The cause was complications of pneumonia, his nephew Burr Steers told the New York Times. As the Times writes:
"He published some 25 novels, two memoirs and several volumes of stylish, magisterial essays. He also wrote plays, television dramas, and screenplays. For a while he was even a contract writer at MGM. And he could always be counted on for a spur-of-the-moment aphorism, putdown or sharply worded critique of American foreign policy."
In 2006, Michael Musto interviewed Gore for Out, and he explained: "I'm not a quiet little writer waiting to be recognized, all tremulous. I'm most pugnacious."
He once called himself "the gentleman bitch" of American letters and described himself as a man without qualities. "I am exactly as I appear. There is no warm, lovable person inside. Beneath my cold exterior, once you break the ice, you find cold water."

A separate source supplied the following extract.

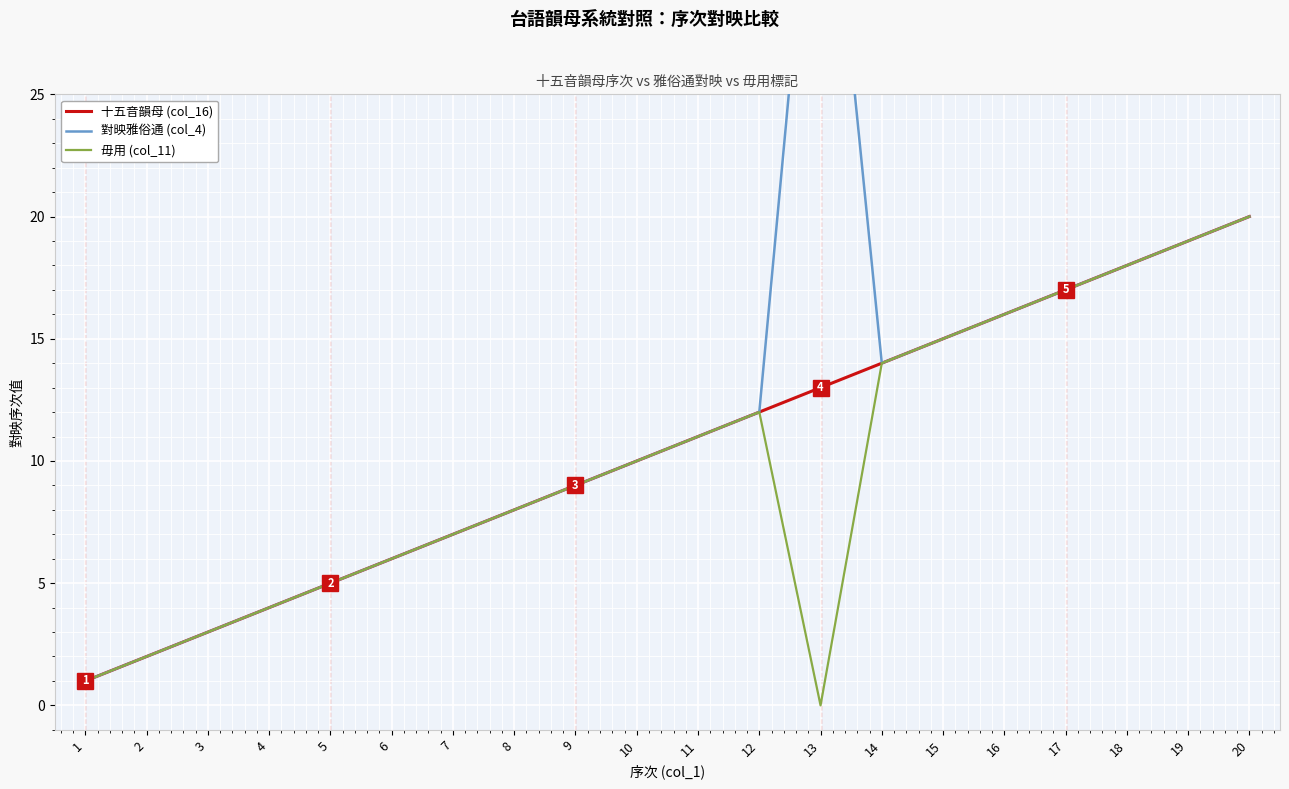

What is the approximate value of 十五音韻母 (col_16) at 14, to the nearest 5?

15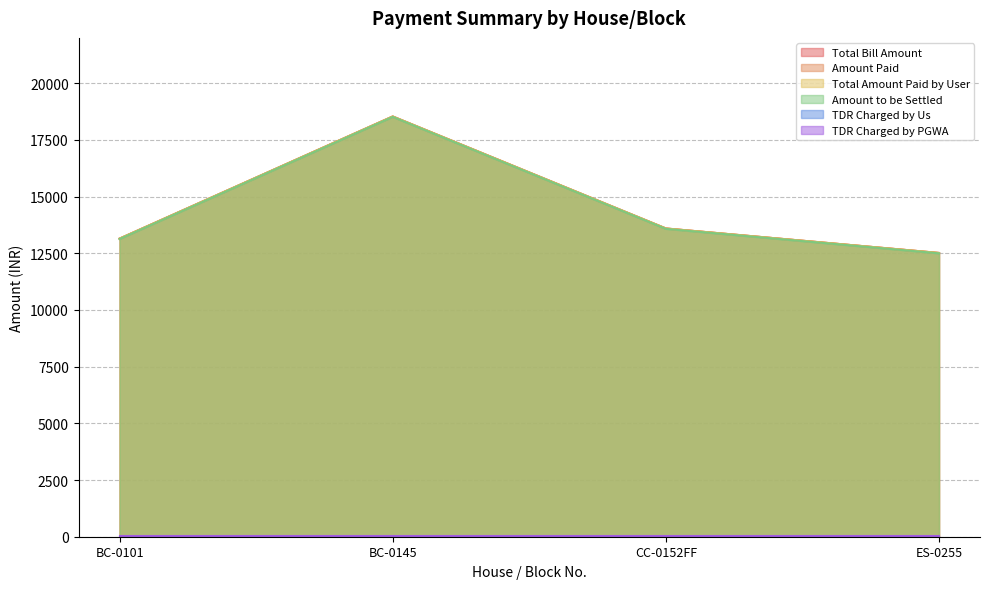

Rank the categories by Total Bill Amount value from highest to lowest.

BC-0145, CC-0152FF, BC-0101, ES-0255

Vidal often defended that most human were bisexual and he didn't like using the term "gay." He claimed in his memoir Palimpsest that, by the time he was 25, he already had more than 1,000 sexual encounters with both men and women. Howard Austen was his live-in companion for 53, but he claimed that they never slept together.
He published The City and the Pillar in 1948, about a handsome young Virginia athlete who discovers he's homosexual. It caused a scandal at the time and was considered pornographic. Although he wrote many historical books—including Burr and Lincoln—many in the gay community will remember him for works such as Myra Breckenridge, which was made into a movie starring Rex Reed, Raquel Welch, and Mae West, but suffered at the box office. Gore Vidal's The Best Man is currently on Broadway and has already been extended through September 9.